* 任务列表:
**a.** 根据这篇算法题解回答下列问题:
(i) 在"88. Merge Sorted Array"的说明中,nums1 和 nums2 中已初始化的元素个数分别是多少?
(ii) "11. Container With Most Water"给出的时间复杂度是多少?
(iii) "167. Two Sum II - Input array is sorted"中的整数数组已按什么顺序排好?
**b.** 请从这篇算法题解的最后一句之后接着续写。

* 原文节选:
88. Merge Sorted Array

Given two sorted integer arrays nums1 and nums2, merge nums2 into nums1 as one sorted array.
Note:
You may assume that nums1 has enough space (size that is greater or equal to m + n) to hold additional elements from nums2. The number of elements initialized in nums1 and nums2 are m and n respectively.
  • 使用两个指针,本体需要原地,所以从后往前,最后只需将nums2加入。
    void merge(vector<int>& nums1, int m, vector<int>& nums2, int n) {
      int i = m - 1, j = n - 1, k = m + n - 1;
      while (i >= 0 && j >= 0) {
          if (nums1[i] > nums2[j]) {
              nums1[k--] = nums1[i--];
          } else {
              nums1[k--] = nums2[j--];
          }
      }
      while (j >= 0) {
          nums1[k--] = nums2[j--];
      }
    }
    

11. Container With Most Water

Given n non-negative integers a1, a2, ..., an, where each represents a point at coordinate (i, ai). n vertical lines are drawn such that the two endpoints of line i is at (i, ai) and (i, 0). Find two lines, which together with x-axis forms a container, such that the container contains the most water.
Note: You may not slant the container and n is at least 2.
  • 解析: abs(i-j)*min(nums[i],nums[j]) 的最大值
  • 边界:输入数组大小小于2
  • 思路:保留所有可能性,left在最左,right在最右。abs(i-j)肯定会变小,所有只需考虑高,高小于当前桶最高时,就要移动。
  • 时间复杂度:$O(n)$
int maxArea(vector<int>& height) {
    int res;
    int left = 0, right = height.size()-1;
    while (left < right) {
        int h = min(height[left], height[right]);
        res = max(res,(right - left)*h);
        while (height[left] <= h && left < right) left++;
        while (height[right] <= h && left < right) right--;
    }
    return res;
}

167. Two Sum II - Input array is sorted

Given an array of integers that is already sorted in ascending order, find two numbers such that they add up to a specific target number.

* 数据摘录:
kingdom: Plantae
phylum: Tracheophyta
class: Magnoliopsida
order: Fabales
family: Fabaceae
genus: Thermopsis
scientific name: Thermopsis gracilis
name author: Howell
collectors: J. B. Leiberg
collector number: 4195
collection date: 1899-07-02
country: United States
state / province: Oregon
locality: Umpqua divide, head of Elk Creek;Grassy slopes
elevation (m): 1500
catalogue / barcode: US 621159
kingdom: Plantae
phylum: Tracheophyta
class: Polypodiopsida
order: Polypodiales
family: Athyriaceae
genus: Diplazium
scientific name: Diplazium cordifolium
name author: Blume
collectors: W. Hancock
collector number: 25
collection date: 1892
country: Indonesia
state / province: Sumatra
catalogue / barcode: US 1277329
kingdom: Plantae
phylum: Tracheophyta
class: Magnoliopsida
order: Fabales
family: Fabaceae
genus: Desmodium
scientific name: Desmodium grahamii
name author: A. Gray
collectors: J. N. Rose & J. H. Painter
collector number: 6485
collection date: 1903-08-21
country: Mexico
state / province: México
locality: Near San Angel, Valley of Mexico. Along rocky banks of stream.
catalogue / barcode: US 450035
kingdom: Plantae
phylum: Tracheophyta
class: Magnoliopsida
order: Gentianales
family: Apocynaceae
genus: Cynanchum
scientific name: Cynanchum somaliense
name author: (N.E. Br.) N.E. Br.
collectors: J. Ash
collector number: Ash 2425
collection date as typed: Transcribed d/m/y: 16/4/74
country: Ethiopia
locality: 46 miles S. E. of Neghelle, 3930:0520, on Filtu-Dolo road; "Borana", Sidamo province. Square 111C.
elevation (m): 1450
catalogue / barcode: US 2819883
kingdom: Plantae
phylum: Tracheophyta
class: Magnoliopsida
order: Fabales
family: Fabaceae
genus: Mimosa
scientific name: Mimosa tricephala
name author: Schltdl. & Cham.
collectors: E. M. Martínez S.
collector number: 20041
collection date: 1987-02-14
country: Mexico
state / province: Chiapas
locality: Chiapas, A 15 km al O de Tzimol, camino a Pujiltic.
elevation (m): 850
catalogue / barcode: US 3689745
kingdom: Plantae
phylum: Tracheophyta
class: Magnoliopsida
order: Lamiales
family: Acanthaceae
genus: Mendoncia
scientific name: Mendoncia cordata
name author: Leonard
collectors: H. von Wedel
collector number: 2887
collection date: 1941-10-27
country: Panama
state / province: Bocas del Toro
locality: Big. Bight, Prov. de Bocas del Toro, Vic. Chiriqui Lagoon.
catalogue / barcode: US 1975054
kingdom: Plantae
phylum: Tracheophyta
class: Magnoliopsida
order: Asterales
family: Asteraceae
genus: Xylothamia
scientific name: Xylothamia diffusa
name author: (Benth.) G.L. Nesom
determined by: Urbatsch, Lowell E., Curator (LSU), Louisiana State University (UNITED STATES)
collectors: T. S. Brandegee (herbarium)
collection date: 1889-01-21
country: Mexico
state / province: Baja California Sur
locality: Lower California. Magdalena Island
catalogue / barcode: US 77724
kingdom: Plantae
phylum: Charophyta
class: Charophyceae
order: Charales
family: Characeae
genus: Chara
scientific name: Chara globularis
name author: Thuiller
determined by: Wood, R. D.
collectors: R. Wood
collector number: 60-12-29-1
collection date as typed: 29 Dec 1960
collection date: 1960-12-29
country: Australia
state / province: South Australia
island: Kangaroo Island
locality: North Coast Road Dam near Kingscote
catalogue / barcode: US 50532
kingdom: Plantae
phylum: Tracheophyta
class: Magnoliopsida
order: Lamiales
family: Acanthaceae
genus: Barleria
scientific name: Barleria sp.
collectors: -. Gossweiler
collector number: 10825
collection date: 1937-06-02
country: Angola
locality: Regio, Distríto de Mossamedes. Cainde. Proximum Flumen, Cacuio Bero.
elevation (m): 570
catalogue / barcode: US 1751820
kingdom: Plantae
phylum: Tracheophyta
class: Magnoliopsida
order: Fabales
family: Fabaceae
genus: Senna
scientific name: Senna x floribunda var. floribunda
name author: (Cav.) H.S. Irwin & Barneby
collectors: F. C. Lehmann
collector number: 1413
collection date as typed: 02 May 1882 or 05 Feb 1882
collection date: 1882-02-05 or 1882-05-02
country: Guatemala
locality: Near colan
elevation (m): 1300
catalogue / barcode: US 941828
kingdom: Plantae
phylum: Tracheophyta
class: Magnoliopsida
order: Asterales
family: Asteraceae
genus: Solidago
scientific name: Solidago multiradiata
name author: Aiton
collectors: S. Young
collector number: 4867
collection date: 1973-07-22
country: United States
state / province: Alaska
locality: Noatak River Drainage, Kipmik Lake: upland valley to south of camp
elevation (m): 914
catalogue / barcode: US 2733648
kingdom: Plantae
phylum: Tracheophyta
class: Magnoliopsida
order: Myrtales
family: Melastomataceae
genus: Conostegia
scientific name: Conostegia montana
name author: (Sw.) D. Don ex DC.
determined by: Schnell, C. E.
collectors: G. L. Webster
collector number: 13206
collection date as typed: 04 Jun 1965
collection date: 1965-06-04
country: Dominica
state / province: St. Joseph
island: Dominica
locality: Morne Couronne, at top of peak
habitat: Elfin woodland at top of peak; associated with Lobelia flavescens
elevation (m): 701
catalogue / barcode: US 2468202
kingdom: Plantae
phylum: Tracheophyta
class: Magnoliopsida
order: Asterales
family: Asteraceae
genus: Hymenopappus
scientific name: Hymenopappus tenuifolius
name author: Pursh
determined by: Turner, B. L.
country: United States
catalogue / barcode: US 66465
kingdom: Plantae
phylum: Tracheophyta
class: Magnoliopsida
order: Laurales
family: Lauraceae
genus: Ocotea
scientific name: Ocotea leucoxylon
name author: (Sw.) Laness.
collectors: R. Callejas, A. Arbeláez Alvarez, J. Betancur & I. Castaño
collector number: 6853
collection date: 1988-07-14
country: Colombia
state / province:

* 参考答案:
**a.**
(i) 分别是 m 和 n。
(ii) O(n)。
(iii) 升序。

**b.**
The function twoSum should return indices of the two numbers such that they add up to the target, where index1 must be less than index2. Please note that your returned answers (both index1 and index2) are not zero-based.
You may assume that each input would have exactly one solution and you may not use the same element twice.
Input: numbers={2, 7, 11, 15}, target=9
Output: index1=1, index2=2
  • 初始left = 0 , right = numbers.size() - 1. 偏大right往左移动,偏小left往右移动。
vector<int> twoSum(vector<int>& numbers, int target) {
    vector<int> res;
    if (numbers.size() < 2) {
        return res;
    }
    
    int left = 0, right = numbers.size() - 1;
    while (left < right) {
        if(target == numbers[left] + numbers[right]) {
            res.push_back(left+1);
            res.push_back(right+1);
            return res;
        }
        else if (target > numbers[left] + numbers[right]) {
            left++;
        }
        else {
            right--;
        }
    }
    return res;
}

15. 3Sum

Given an array of integers that is already sorted in ascending order, find two numbers such that they add up to a specific target number.
The function twoSum should return indices of the two numbers such that they add up to the target, where index1 must be less than index2. Please note that your returned answers (both index1 and index2) are not zero-based.
You may assume that each input would have exactly one solution and you may not use the same element twice.
Input: numbers={2, 7, 11, 15}, target=9
Output: index1=1, index2=2
  • 解析: 1. 先进行排序 2.取第i个元素的负为要求的和 3. 之后的处理和排好序的2SUM差不多。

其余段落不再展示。